• WHAT IS EXPECTED
Please quote the stretch of the listing from its start through the line containing "dist [0.003368, 0.109326]", word for word, with the pictures left out.

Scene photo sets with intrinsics
———
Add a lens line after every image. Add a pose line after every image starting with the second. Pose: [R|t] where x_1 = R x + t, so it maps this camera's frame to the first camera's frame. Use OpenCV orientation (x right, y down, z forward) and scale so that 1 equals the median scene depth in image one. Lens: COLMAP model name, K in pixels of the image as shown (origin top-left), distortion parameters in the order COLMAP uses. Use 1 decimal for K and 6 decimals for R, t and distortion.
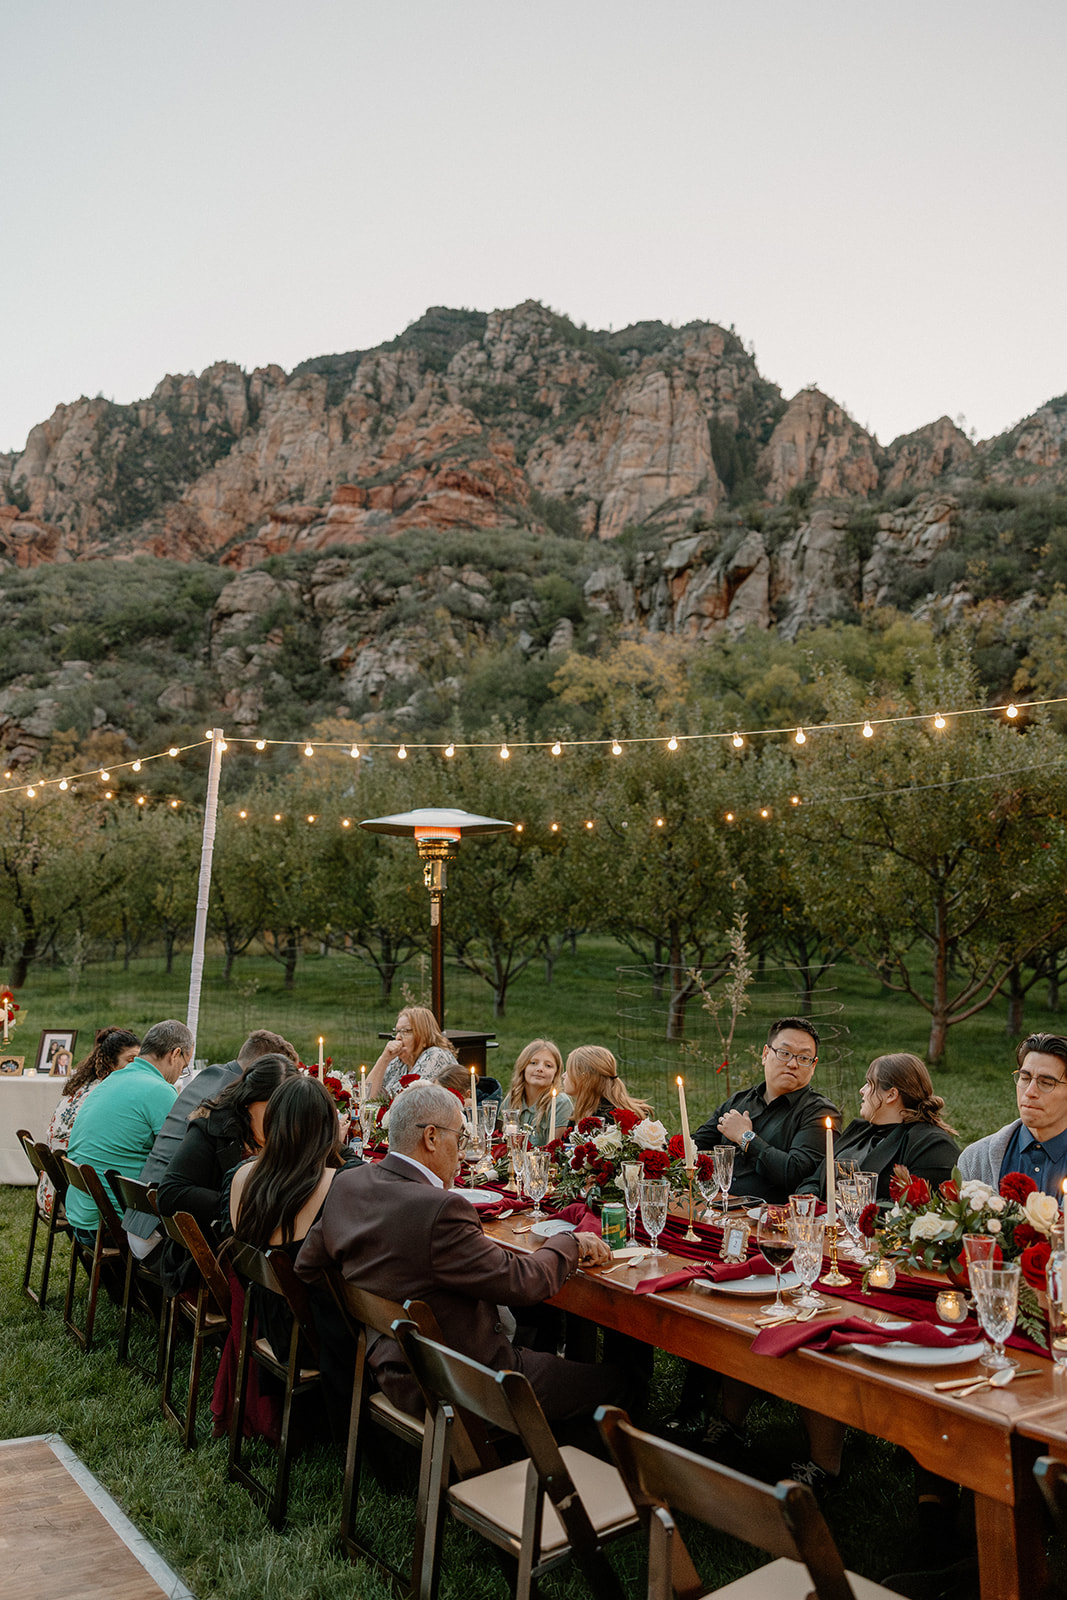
lens RADIAL K [[1273.8, 0, 533.5], [0, 1273.8, 800.0], [0, 0, 1]] dist [0.002381, 0.007669]
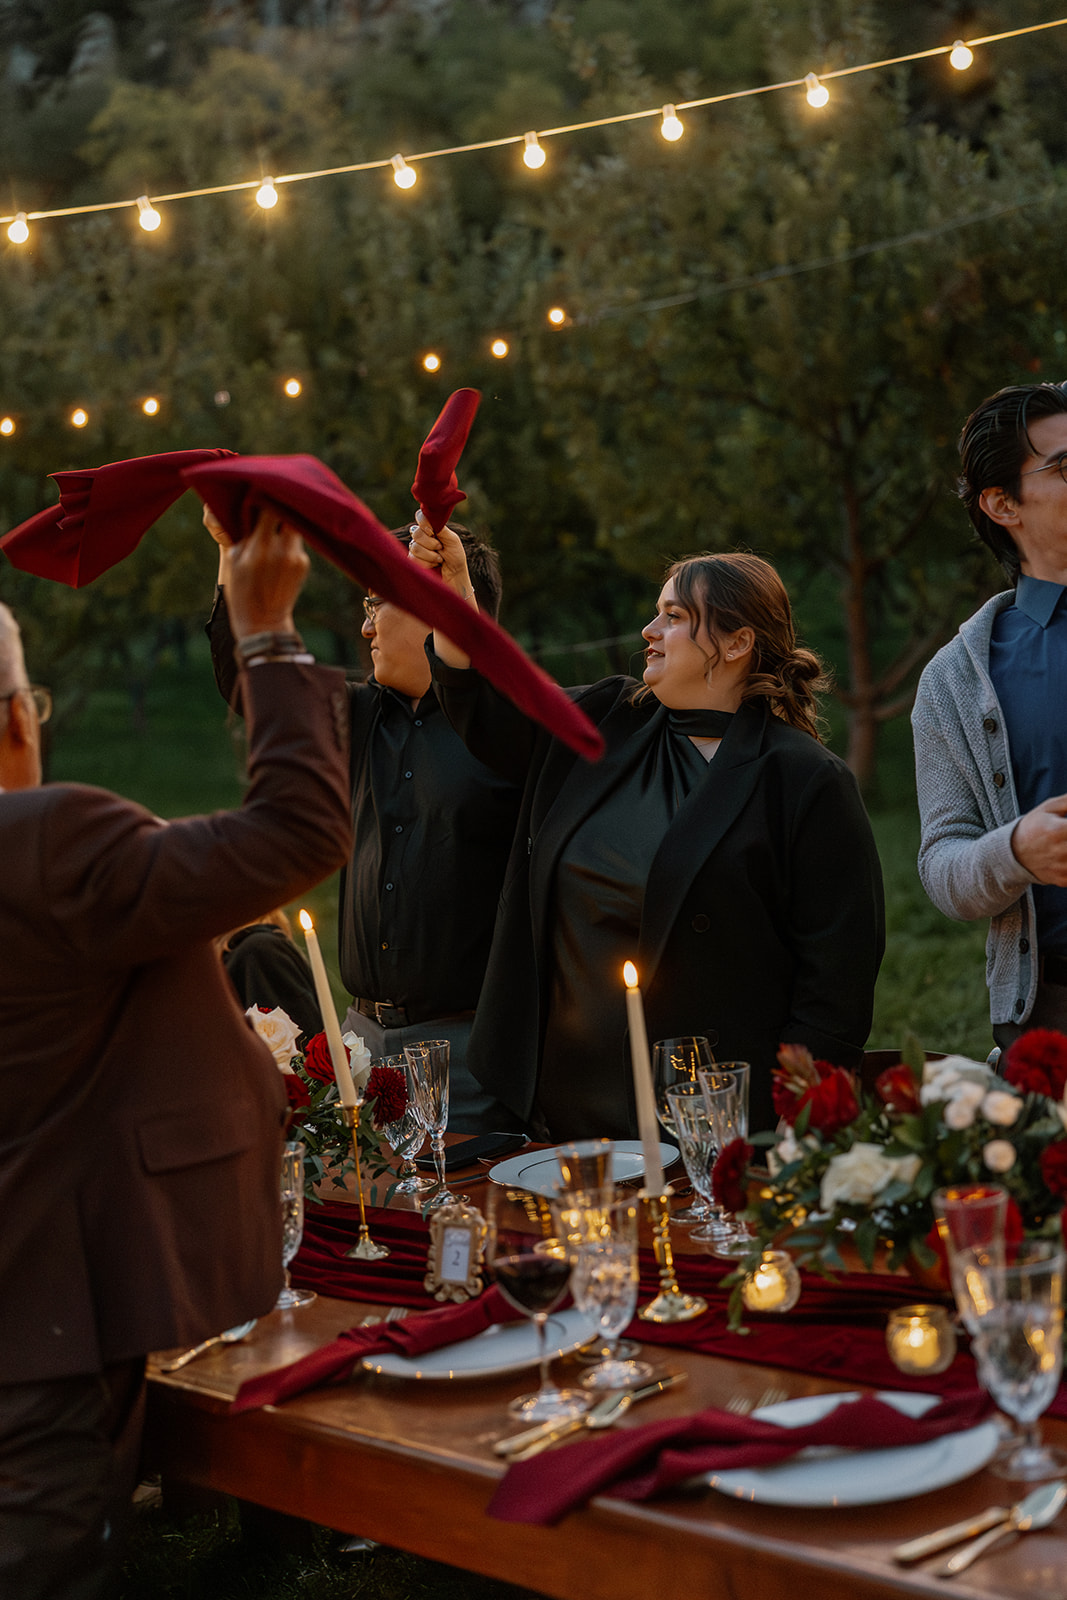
lens RADIAL K [[2401.5, 0, 533.5], [0, 2401.5, 800.0], [0, 0, 1]] dist [0.003368, 0.109326]
pose [[0.978677, -0.124786, 0.163157, 0.066584], [0.093672, 0.978045, 0.186154, 0.033268], [-0.182805, -0.166901, 0.968879, 0.196401]]
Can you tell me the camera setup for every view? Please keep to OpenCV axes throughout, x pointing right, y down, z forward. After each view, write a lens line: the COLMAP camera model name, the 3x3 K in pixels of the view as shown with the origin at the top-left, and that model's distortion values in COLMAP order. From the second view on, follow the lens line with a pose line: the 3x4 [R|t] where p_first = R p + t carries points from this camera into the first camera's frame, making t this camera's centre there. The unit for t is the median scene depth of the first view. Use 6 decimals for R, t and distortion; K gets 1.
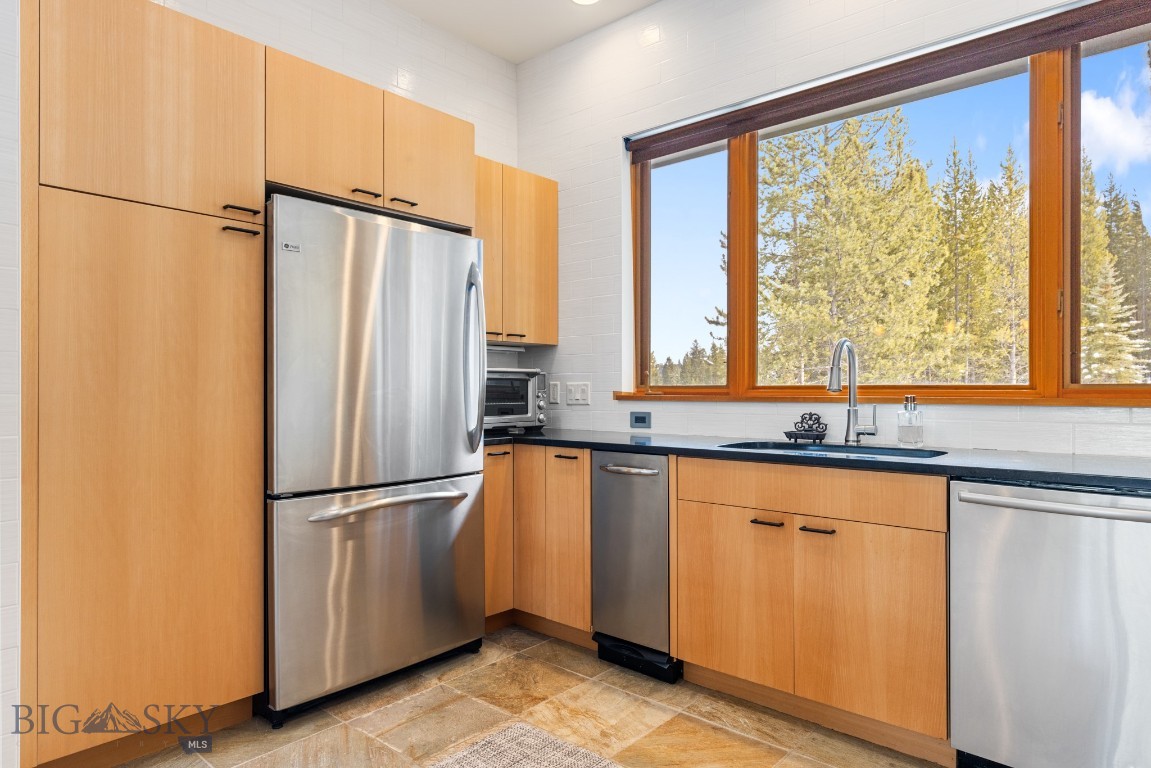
lens RADIAL K [[683.5, 0, 576.4], [0, 683.5, 389.7], [0, 0, 1]] dist [0.003461, 0.001270]
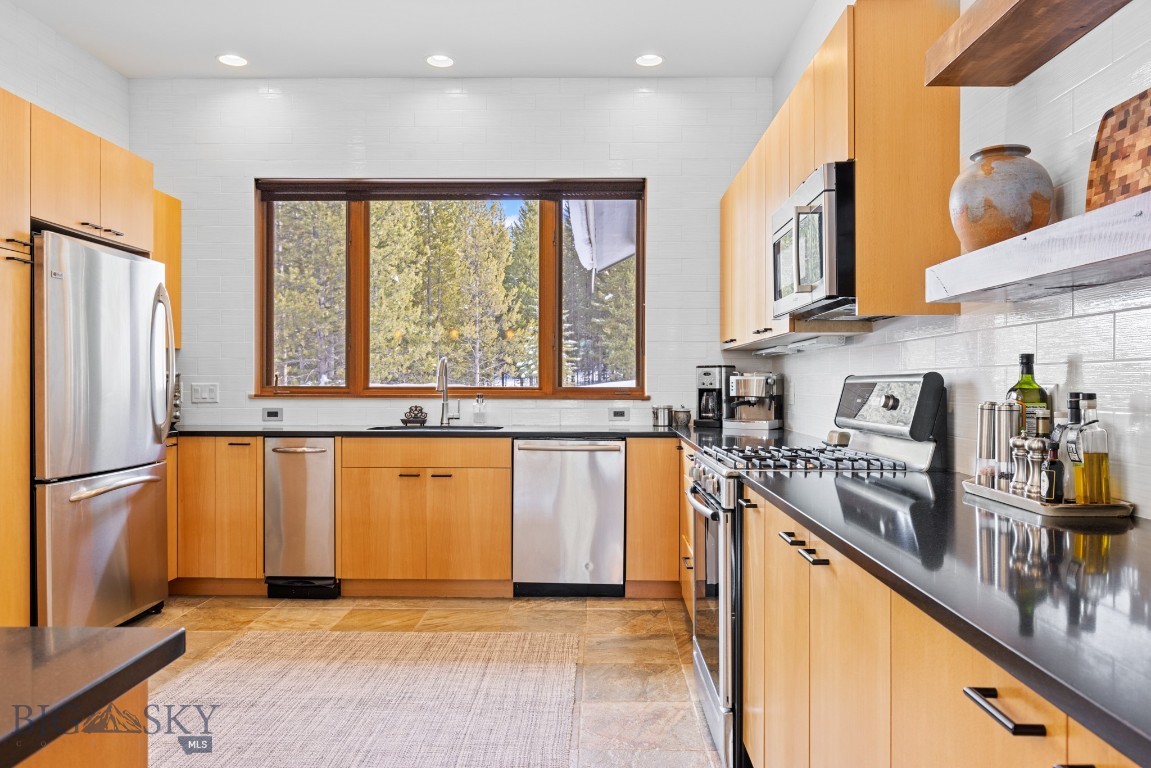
lens RADIAL K [[828.2, 0, 575.8], [0, 828.2, 383.2], [0, 0, 1]] dist [-0.000644, -0.000197]
pose [[0.766517, 0.001379, 0.642223, -0.556296], [-0.002128, 0.999998, 0.000393, -0.016714], [-0.642221, -0.001668, 0.766518, -0.606163]]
———
• YOUR RESPONSE
Add a lens line after every image. Add a pose line after every image starting with the second. Pose: [R|t] where x_1 = R x + t, so it maps this camera's frame to the first camera's frame. Use OpenCV orientation (x right, y down, z forward) and scale so that 1 equals the median scene depth in image one. Lens: COLMAP model name, K in pixels of the image as shown (origin top-left), distortion parameters in the order COLMAP uses. Use 1 decimal for K and 6 decimals for R, t and distortion.
lens RADIAL K [[1273.8, 0, 533.5], [0, 1273.8, 800.0], [0, 0, 1]] dist [0.002381, 0.007669]
lens RADIAL K [[2401.5, 0, 533.5], [0, 2401.5, 800.0], [0, 0, 1]] dist [0.003368, 0.109326]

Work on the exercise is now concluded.